Segmentazione. Arteria del buon marketing
All’interno di una strategia di marketing l’importanza delle liste – e la conseguente segmentazione – riveste il 40% del conseguimento del successo di una campagna.
La qualità del prodotto e dell’offerta ad esso legata rappresentano un altro 40%.
Mentre la scritturazione, il design, il timing (la scelta del momento giusto), di un buon contenuto rappresenta il 20% rimanente.
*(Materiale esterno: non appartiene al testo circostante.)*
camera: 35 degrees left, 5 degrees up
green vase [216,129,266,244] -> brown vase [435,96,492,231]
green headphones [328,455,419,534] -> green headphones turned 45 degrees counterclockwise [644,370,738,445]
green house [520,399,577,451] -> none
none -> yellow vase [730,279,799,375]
Se si ha una lista di contatti accuratamente selezionati, fatti di potenziali clienti che si adattano a ciò che si sta proponendo, si può pensare di lanciare un’offerta media – o anche poco meno – giocandosi la possibilità di riuscire a produrre profitto ugualmente.
Ma nessuno dei tre elementi preso singolarmente può portare al risultato se gli altri due hanno delle lacune vistose.
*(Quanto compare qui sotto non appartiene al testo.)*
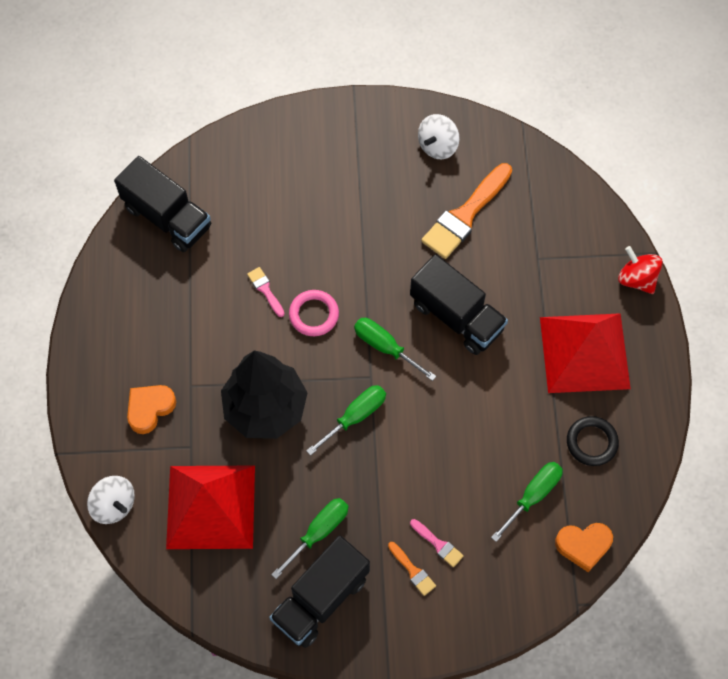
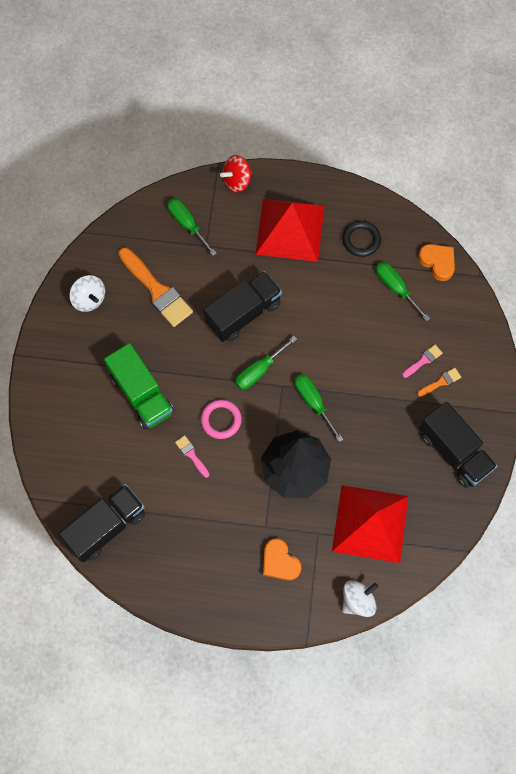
camera: 80 degrees left, 5 degrees up
pink brush [247,267,284,317] -> pink brush turned 75 degrees clockwise [175,435,209,478]
green screwdriver [271,498,348,579] -> green screwdriver moved to [167,198,217,256]
orange heart [555,523,613,572] -> orange heart turned 45 degrees counterclockwise [418,244,455,281]
none -> green truck [104,343,174,430]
Una buona lista, infatti, non può rimediare ad un’offerta scadente.
E così anche un buon testo. (Quest’ultimo perché, dipingendo il prodotto con delle qualità, non farebbe altro che mentire. Ed i clienti non perdonano mai chi mente loro).
Per ottenere un risultato efficiente, tutti e tre questi elementi – lista, prodotto, contenuto – devono riuscire a sposarsi alla perfezione.
Solo in questo modo sarà possibile riuscire a incrementare esponenzialmente le vendite.
l'Importanza delle liste e la segmentazione per fare dell'ottimo marketing
Il 40% del successo di qualsiasi campagna si basa sul targeting, la segmentazione e la qualità dell’elenco.
Ovvero sulla profilazione minuziosa e psicologica del cliente.
Profilazione che porta a capire in profondità quali che siano i bisogni e le necessità dei clienti.
A questo proposito si esprime bene il copywriter Brian Kurtz, uno dei massimi esperti di liste.
Il quale ritiene che la maggior parte delle agenzie pubblicitarie sottovaluti l’azione di inviare delle mail poiché è un atto pressoché gratuito.
Brian Kurtz consiglia quindi di considerare una mail come una lettera che debba essere imbustata e impressa di francobollo, ovvero come se avesse un costo per l’azienda mittente.
Se un’azienda dovesse pagare ogni singola mail che inoltra – ritiene Kutrz – starebbe molto più attenta al contenuto, così come al destinatario.
Ovvero ci penserebbe due volte prima di buttare via dei soldi.
Si vede bene dunque come la costruzione di liste a lungo termine – parallela alla ricerca del cliente ideale – sia sempre la base di partenza di qualsiasi strategia di marketing.
Si tratta di privilegiare la qualità al posto della quantità, la profondità al posto dello spessore.
Una lista permette di avere clienti ideali, e i clienti ideali sono quelli che hanno più possibilità di trasformarsi in clienti, quindi in clienti fidelizzati, ovvero in clienti che rimarranno legati all’azienda anche dopo la prima vendita.